# Motorguide Xi5 / Lowrance or Minn Kota / Humminbird



## Marco Mike (Mar 27, 2019)

I think that the connectivity between the GPS/Fishfinder and the trolling motor is a really interesting and useful advancement. My understanding is that the brands listed above only have this connectivity when used together. Do any members have experience and/or thoughts on one over the other? I haven't read a lot of positive comments about Humminbird.


----------



## firecat1981 (Nov 27, 2007)

I went back and forth on this topic. I just bought a Lowrance elite 9ti, and I'm thinking about the Xi3/5 to plug it in. 

However, when will you use this feature? Not really on the flats as you are typically sight fishing. Against the mangroves, not really. Fishing a dock, nope. Holding under a bridge, no.

The only thing I can really think of is deeper waters. Even so I'm not usually following a channel in the deep, just setting up over a wreck. 

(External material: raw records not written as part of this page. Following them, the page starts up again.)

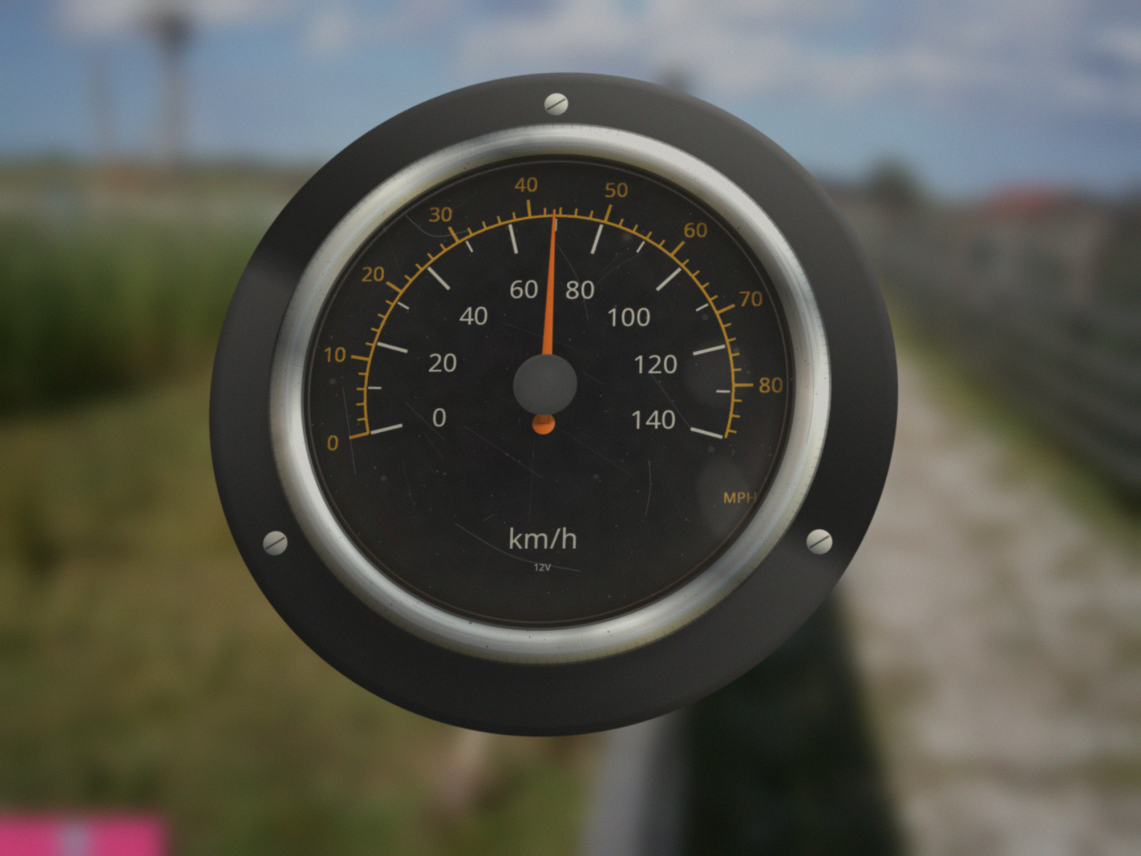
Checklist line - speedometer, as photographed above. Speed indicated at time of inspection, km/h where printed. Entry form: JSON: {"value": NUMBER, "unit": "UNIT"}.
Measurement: {"value": 70, "unit": "km/h"}
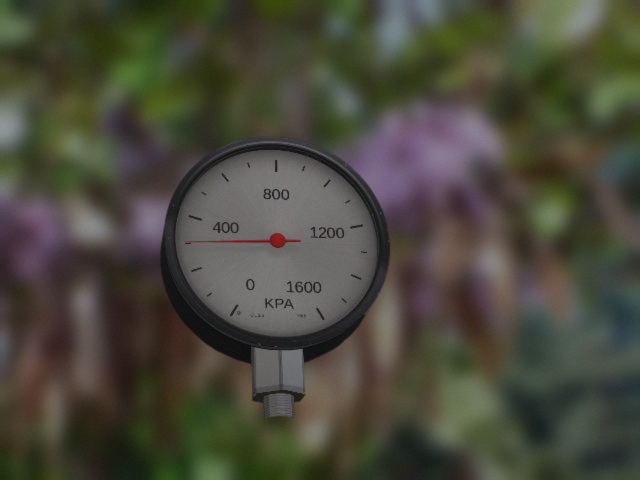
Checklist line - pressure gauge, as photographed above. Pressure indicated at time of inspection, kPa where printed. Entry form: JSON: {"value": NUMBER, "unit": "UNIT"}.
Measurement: {"value": 300, "unit": "kPa"}
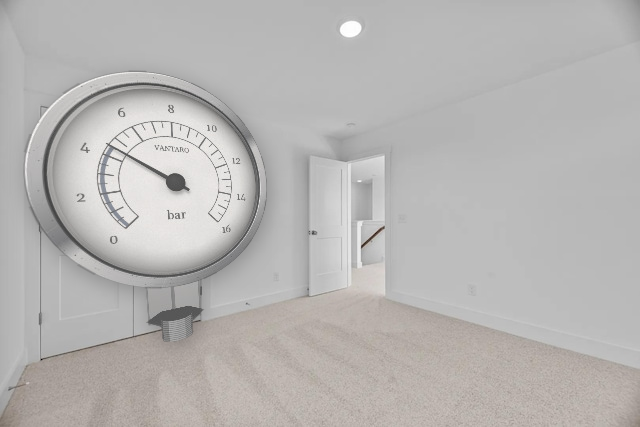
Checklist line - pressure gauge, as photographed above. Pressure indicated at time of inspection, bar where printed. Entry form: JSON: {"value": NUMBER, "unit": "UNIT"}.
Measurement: {"value": 4.5, "unit": "bar"}
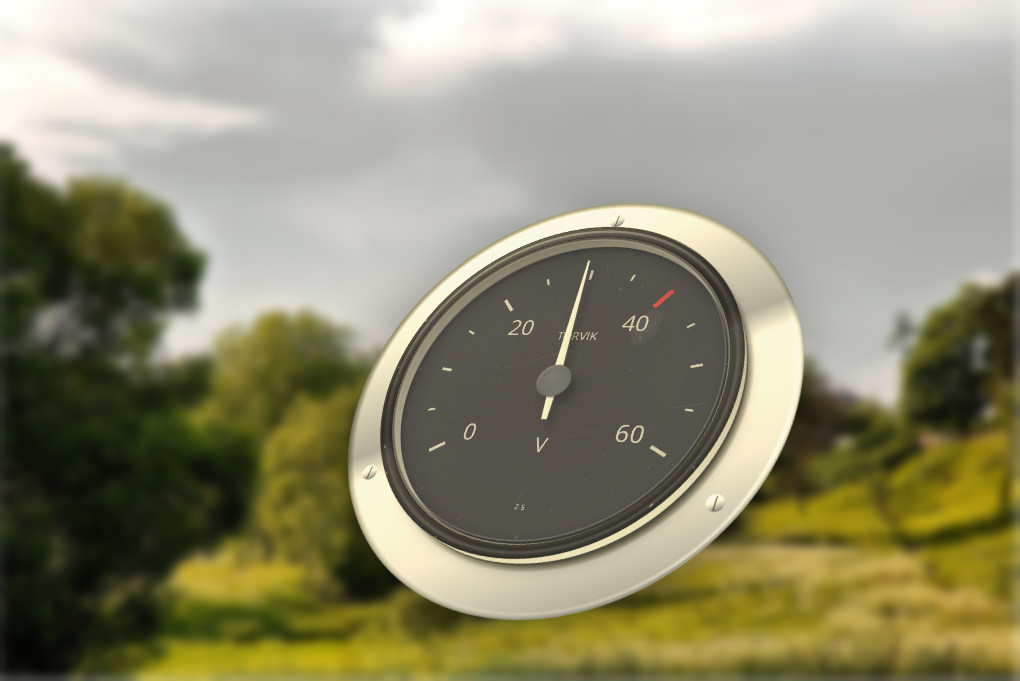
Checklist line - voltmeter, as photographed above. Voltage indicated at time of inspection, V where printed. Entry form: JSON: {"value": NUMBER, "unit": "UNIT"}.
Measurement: {"value": 30, "unit": "V"}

Just my take. I think it's cool, but I'm not sure if it's really useful over the features already built into the trolling motors.


----------



## Marco Mike (Mar 27, 2019)

I was thinking about while scoping out a line of mangroves while on sideview. You see an island or stretch that looks promising, buzz along it looking for deeper cutouts underneath, sunken trees or other structure, mark what looks good and have the trolling motor bring you back to each of the spots. Seems plausible at least in theory.


----------



## Fishing_TX (Mar 21, 2018)

Just breaking in my Xi3/Pinpoint GPS to NMEA Simrad NSS7 Evo3 combo. Will let you know. Only used once so far on my Sabine Micro.


----------



## paulrad (May 10, 2016)

I have lowrance/xi5. I had it hooked together with routes that would let me go automatically along a shoreline. Just build a route and it would follow. It worked great....for about 2 months. Then it broke and I've never been able to get it to work again. Now the lowrance just won't see the trolling motor no matter what I do. Very annoying. NMEA 2000 is stupid. They should do wireless.


----------